(The Nationalist, 10 January 2005)
John the Baptist, an older cousin of Jesus, was described by a writer of his own time as ‘A man wholly dedicated to the truth’. He was a wild sort of man who lived in the desert and ate locusts and wild honey. (He’d have done well in ‘I’m a celebrity, get me out of here!) He was a man taken over by God, you could say he was possessed by God. He was committed with all his heart to following God faithfully. And people in large numbers came to hear him.
John challenged King Herod on his conduct and was arrested for it on Herod’s orders. (This was not the King Herod who slaughtered the innocents in Bethlehem after the birth of Jesus, but a son of his.) Herod had elbowed his brother out of the way and taken his wife for himself, and John had taken him to task for this. The Gospel says about Herod that he liked to hear John, although he was afraid of him because he knew he was an upright and holy man.
We are afraid of people who tell the truth; we can’t control or domesticate them. Instead of telling people the truth we often tell them what we think they want to hear, or we say what is politically correct, or go with the flow, or jump on whatever bandwagon is rolling.
Not many of us stand back from that, think for ourselves and say what we believe to be true. We posture, strike poses; we play to the gallery or say things for effect. The most powerful weapon we have – the truth – we allow to lie unused. But people respect the truth, even if they don’t like it.
It was truthfulness that gave the quiet man of Northern politics, Séamus Mallon, his voice of authority. Ken Maginess, a unionist politician of Séamus Mallon’s time, said of him, ‘I have never known him to tell a lie’. That was a great compliment.
The truth imposes itself on the mind by its own authority, that is, simply by being true. Shouting and argument are often heard first, but, when they have died down, it is the voice that spoke the truth that is listened to.

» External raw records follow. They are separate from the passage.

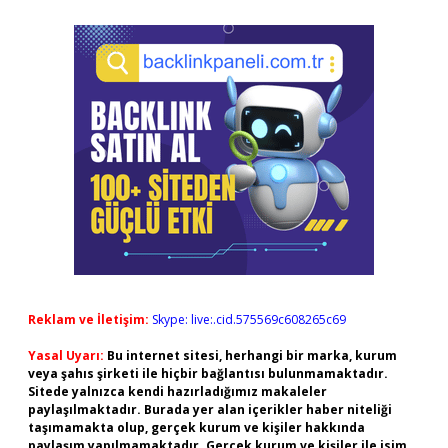
Reklam ve İletişim:
Skype: live:.cid.575569c608265c69
Yasal Uyarı:
Bu internet sitesi, herhangi bir marka, kurum
veya şahıs şirketi ile hiçbir bağlantısı bulunmamaktadır.
Sitede yalnızca kendi hazırladığımız makaleler
paylaşılmaktadır. Burada yer alan içerikler haber niteliği
taşımamakta olup, gerçek kurum ve kişiler hakkında
paylaşım yapılmamaktadır. Gerçek kurum ve kişiler ile isim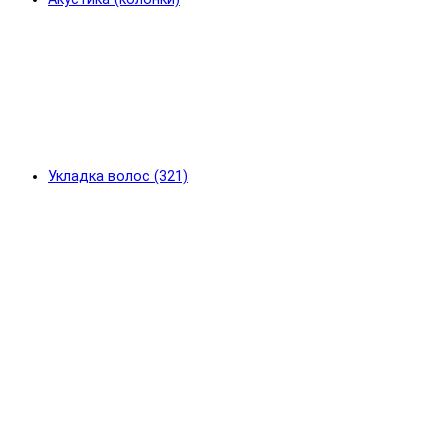
Укладка волос (321)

After being arrested, John the Baptist could have got together with Herod and struck a deal over a glass or two of wine. Instead he spoke the truth, and it cost him his head. But he is remembered two thousand years later as a man of integrity. If he’d not been like that, no one today would know anything about him. Jesus said of him, ‘Of all those born of women, there is none greater than John the Baptist’. Truth recognizes truth.